From the above figures it can be seen that the prediction of barite solubility as a function of temperature and pressure is not a trivial task. In addition, brines often contain NaCl, which also influences the solubility of barite. Software for scale calculation under high pressure is therefore helpful for predicting the risk of scaling
In the figure to the left, barite solubility in 0.2 molal NaCl and in 4 molal NaCl is plotted as a function of temperature. The figure contains experimental data points and lines calculated with the Extended UNIQUAC model. The data in this figure are for the solubility at 500 bar. It is interesting to see that the solubility of barite increases with temperature in the 4 molal NaCl solution, while it slightly decreases in the low NaCl concentration, as it does in water.

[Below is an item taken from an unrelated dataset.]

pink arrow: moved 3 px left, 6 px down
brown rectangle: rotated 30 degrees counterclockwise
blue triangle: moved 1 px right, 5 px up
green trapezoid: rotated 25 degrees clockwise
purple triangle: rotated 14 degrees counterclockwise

The increased barite solubility in concentrated NaCl solutions is a result of “salting in”. No complex formation is taking place. “Salting in” is a common phenomenon in electrolyte solutions, whereby the solubility of one salt increases due to the presence of another salt.
The phenomenon of a maximum solubility of BaSO4 is not unusual either. All sulfates seem to have a maximum solubility at some temperature. At temperatures higher than this maximm solubility temperature, the solubility decreases and usually becomes very low near the critical temperature of water. At the critical temperature of water, the relative permittivity (dielectric constant) of liquid water is very low causing the electrostatic forces between ions to increase.

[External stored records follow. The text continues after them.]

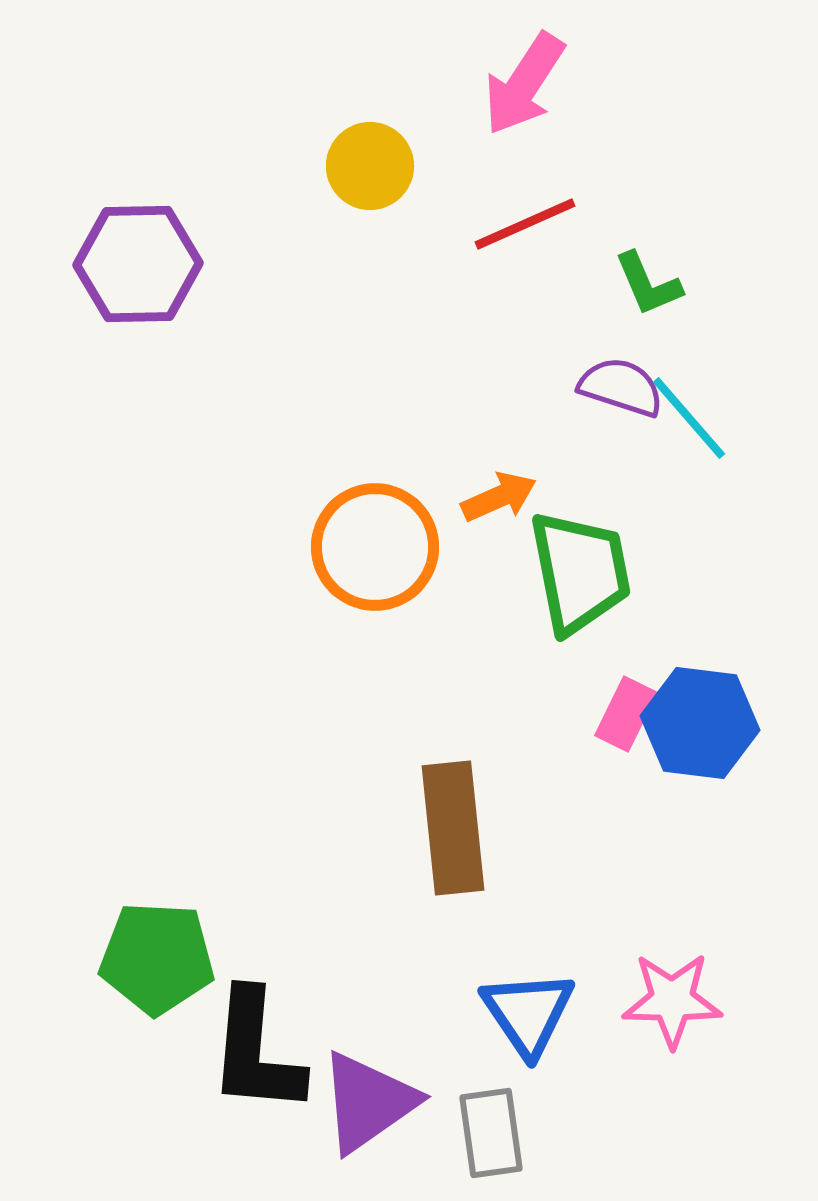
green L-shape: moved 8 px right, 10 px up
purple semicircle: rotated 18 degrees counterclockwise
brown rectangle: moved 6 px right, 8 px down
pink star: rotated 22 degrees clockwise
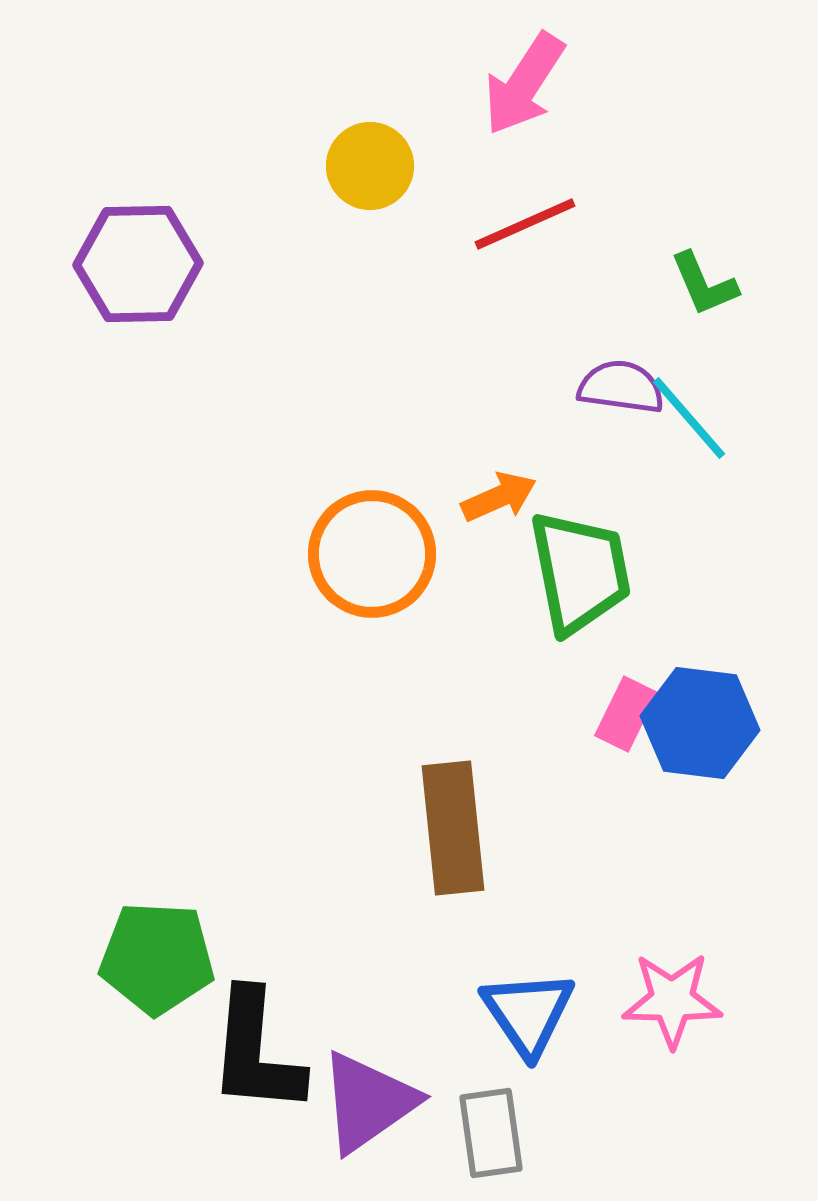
green L-shape: moved 56 px right
purple semicircle: rotated 10 degrees counterclockwise
orange circle: moved 3 px left, 7 px down
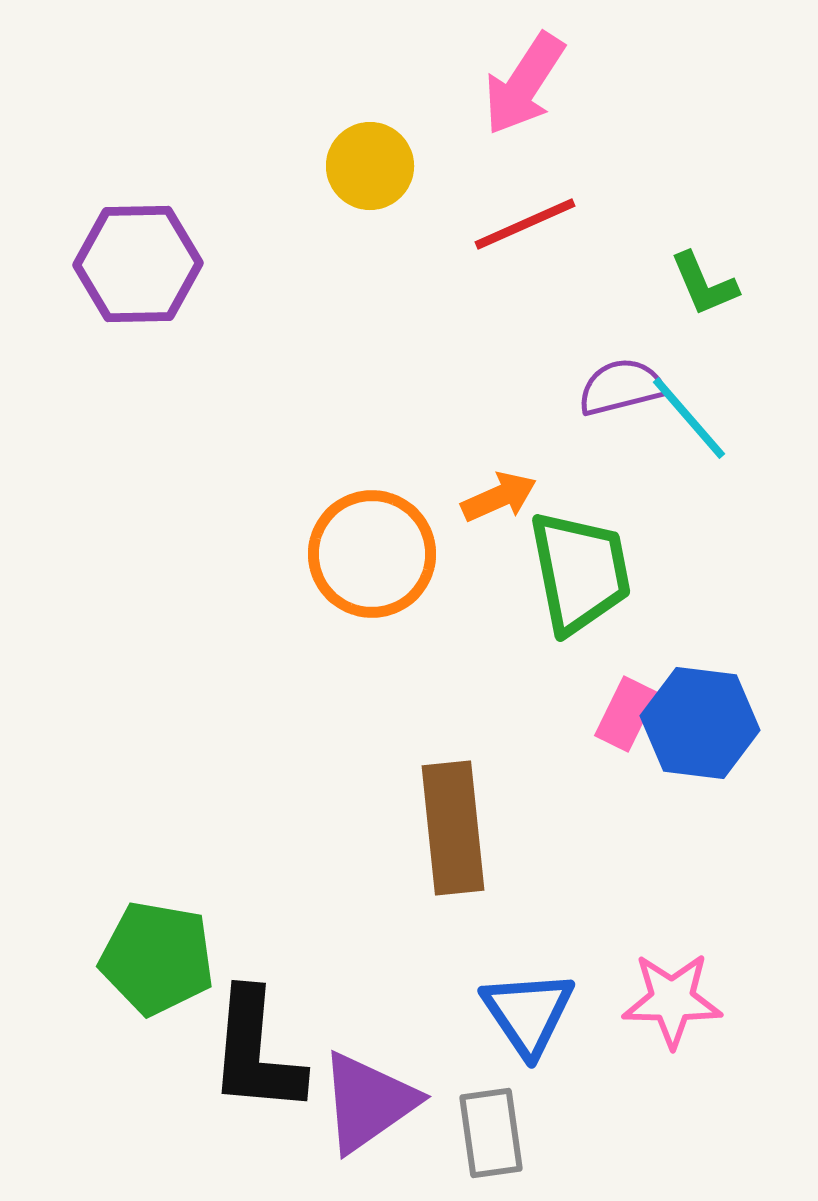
purple semicircle: rotated 22 degrees counterclockwise
green pentagon: rotated 7 degrees clockwise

The concentration unit for BaSO4 used in the figure with NaCl brines is mmol/kg water, while it is ppm on mass basis in the two figures above. The presence of NaCl in the phase diagram to the left contributes to the total mass of the solution and the ppm values would therefore not be comparable to the ppm values above.
The solubility of carbonates is influenced by the same factors as mentioned above for barite. In addition, the solubility of carbonates is strongly dependent on the partial pressure of CO2. If the partial pressure of CO2 is reduced, the pH and the concentration of carbonate ions tend to increase, causing carbonates to precipitate. Similarly, sulfide solubility is dependent on the partial pressure of H2S.
In the figure, the solubility of CaCO3 is plotted against the partial pressure of CO2 plus the partial pressure of water. While the solubility of CaCO3 is approximately 18 ppm at 100°C at atmospheric pressure, it increases rapidly in the presence of CO2. The solubility of CaCO3 at 100°C and 70 bar total pressure (partial pressure of CO2 + partial pressure of water) is 1150 ppm! Software for scale calculation under high pressure is very important for predicting such solubility development. During oil production, the CO2 pressure is eventually lowered, resulting in the evaporation of CO2 and a corresponding decrease in the solubility of calcite and other carbonates. This decrease of solubility means precipitation of carbonates.
Besides the CO2 partial pressure, the solubility of CaCO3 is also influenced by the total pressure impacting the solution. This is illustrated in the last figure. The solubility of CaCO3 is apparently slightly increasing at increasing total pressure.